Many, many people do. Many people take the "They're paid multi million dollars to play a kids game??!?" route. I've heard it many times, and to an extent, they are right.
No, they're not. Professional sports stopped being "just a game" a long, long time ago. Pro sports is big business, so big, in fact, that the government grants them certain antitrust protections (this has changed slightly with the recent SCOTUS decision, but they're still huge).
Why should they get paid more than people who actually help the world out?
Because of this:
Supply and demand.
Athletes are worth what they get paid because they (in theory anyway) generate a profit for their employers.
A free agent is free to sign with the highest bidder. What the free market place is willing to pay for a product, service, or employee is, by definition, "worth."
If a team owner pays his players, coaches, staff and overhead $100 million per year, and his total income, through TV contracts, ticket sales, and merchandising is $120 million per year, that's called "profit."
Remember the only source of revenue for professional sports is the fan! Every time you but a ticket, a jersey, or a pepsi, a portion of your money is going to Brian Urlacher, and Julius Peppers.
If athletes are overpaid, the only people to blame are the fans, who consume the product that the athletes put on the field.
This take is a little off in some areas, but for the most part it is spot on. For instance, fans are not the
only source of revenue, at least not primarily: advertising and TV contracts constitute a good portion of teams' revenue, and while fans' interest generally dictates how much teams get for advertising/TV rights, they aren't necessarily the
primary source of dollars in this sense.
And to go a bit deeper, saying the fans "consuming" the product is what drives up ticket prices, player contracts, overall revenue, etc. is a bit simplistic. It's true in the literal sense, but what we really have to look at is what allows those fans to "demand" and "consume" the professional sports "product".

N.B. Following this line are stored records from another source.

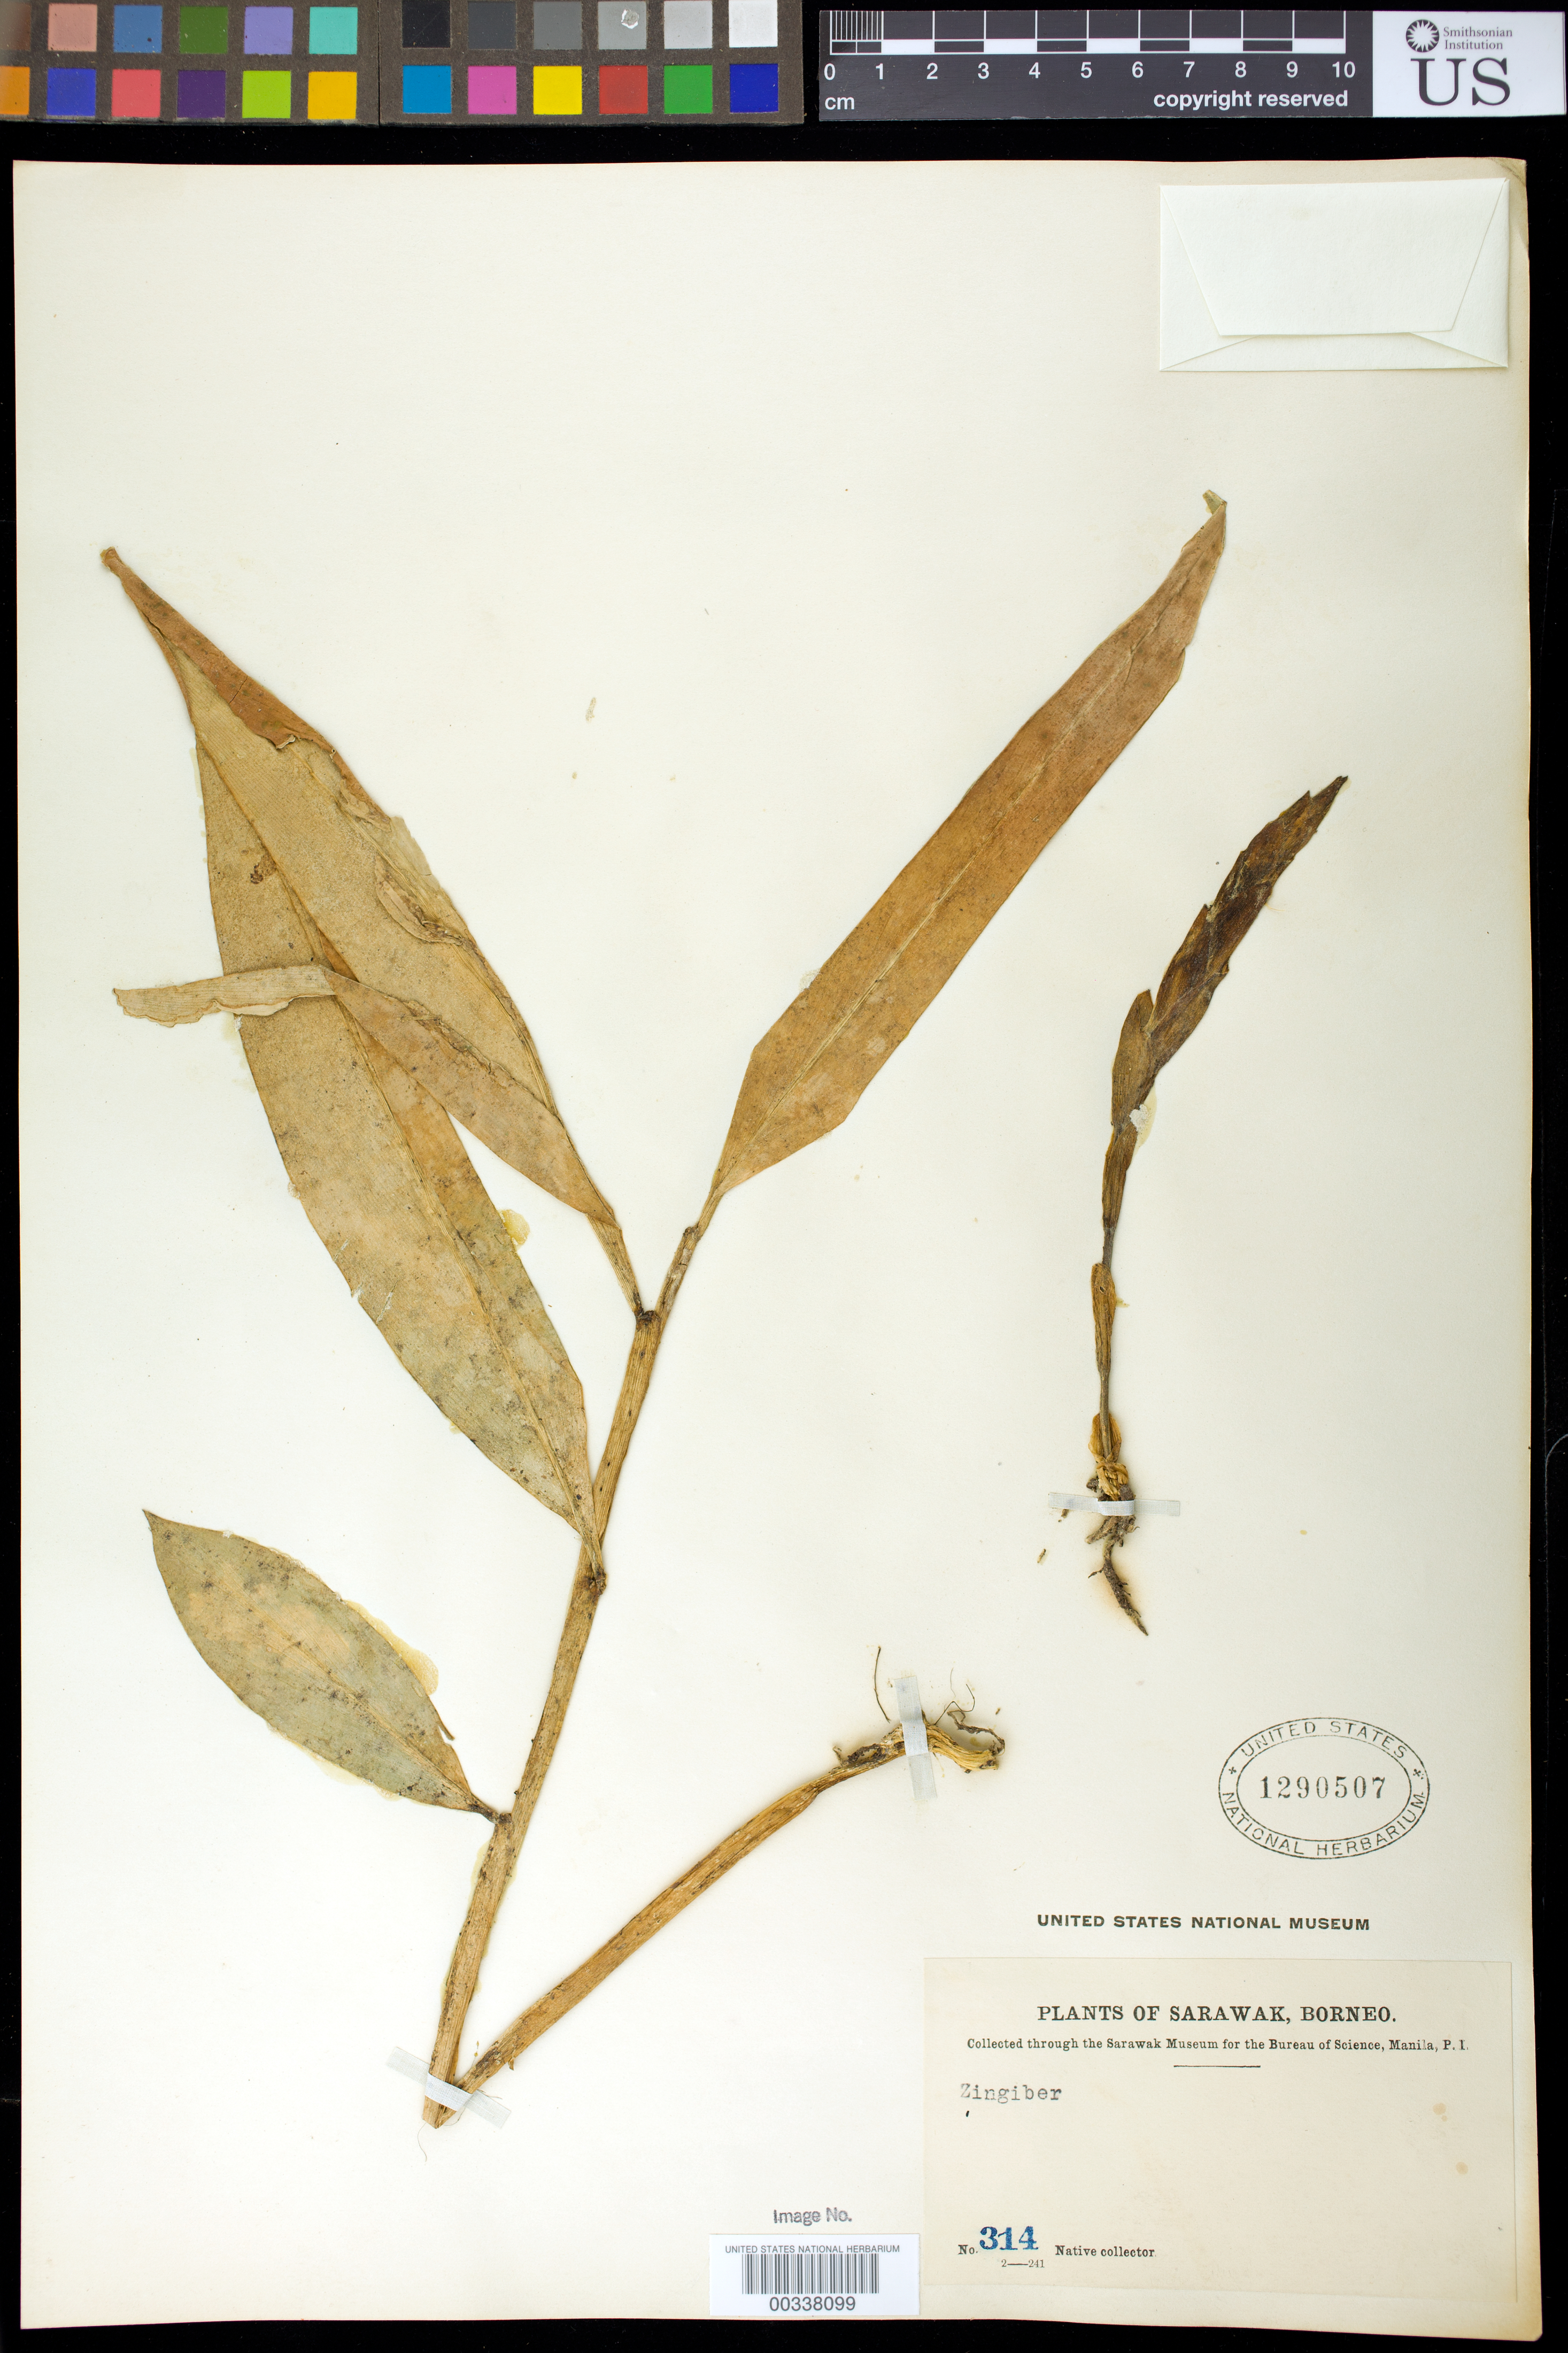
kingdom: Plantae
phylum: Tracheophyta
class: Liliopsida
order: Zingiberales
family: Zingiberaceae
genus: Zingiber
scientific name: Zingiber sp.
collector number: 314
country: Malaysia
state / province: Sarawak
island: Borneo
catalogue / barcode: US 1290507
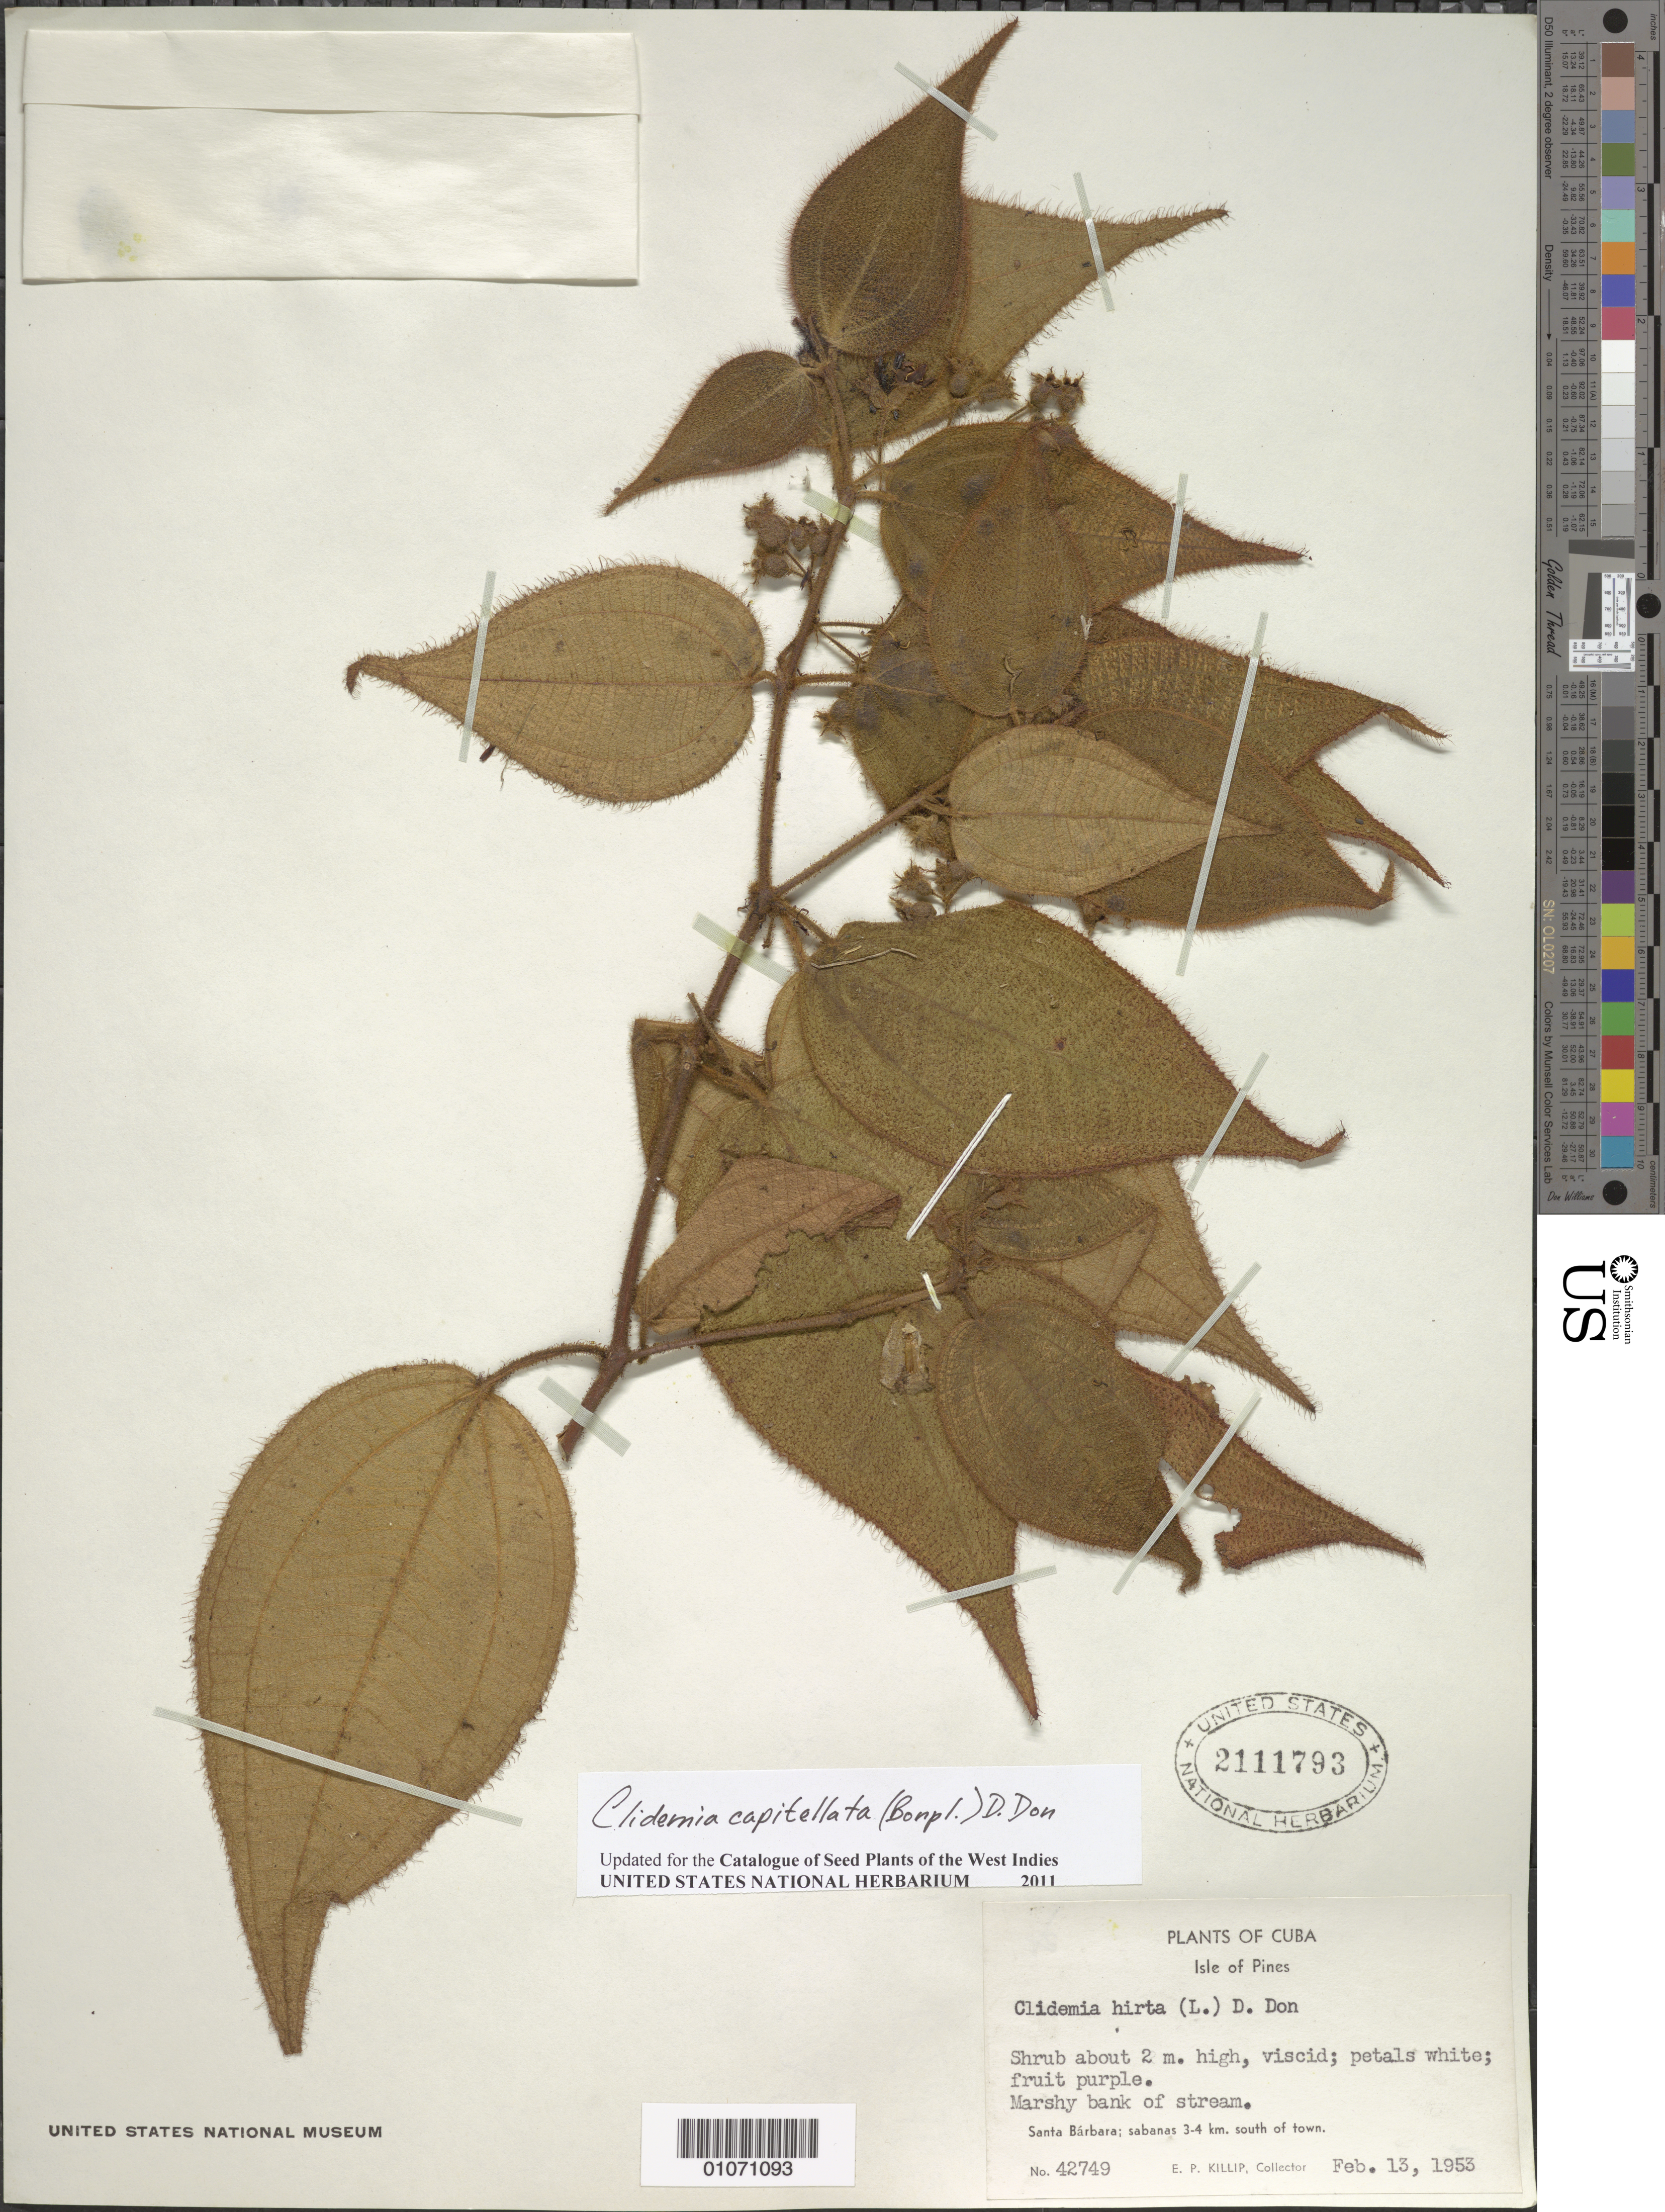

Take ticket prices, for example: sports organizations can be considered rational price setters, meaning that the price point they set for tickets (and merchandise, food at the stadium, etc.) is supposed to be the highest they can reasonably charge for goods without seeing a greater loss from lost sales than they see increases from higher prices.
And generally, it seems that teams in Chicago do a pretty good job at this: the Cubs and Bears, IIRC, have raised ticket prices annually for the last few years, but have seen little-to-no drop in attendance to their respective events. This might not be the result in
every case of teams raising prices, but in general the practice has shown to be sound (we only need to notice that the practice continues to see that it is working, that is unless a majority of sports franchises that are apart of multi-
billion dollar industries are laughably stupid at setting price points and performing cost-benefit analysis).
Furthermore, studies have shown, at least in baseball, that while high salaries don't tend to raise ticket prices, high ticket prices do tend to increase salaries across the board.
So, we have seen teams raise ticket prices, attendance remain at least stagnant with the hikes in prices, and increased salaries as a result. So who is to "blame"?
Answering "the fans" will grant you partial credit, but to get at the root of the issue we need to look deeper: who is putting this money to spend on sports in the pockets of fans?
A good place to start would be the federal government of the 80's and 90's, which oversaw economic booms and tax cuts like few time periods before, allowing more and more high-income fans to take home even more cash.
This might change with the economic uncertainty we face now, but there is no doubt the government's influence on the economy of this country in the last few decades played a part in constructing the system we see today.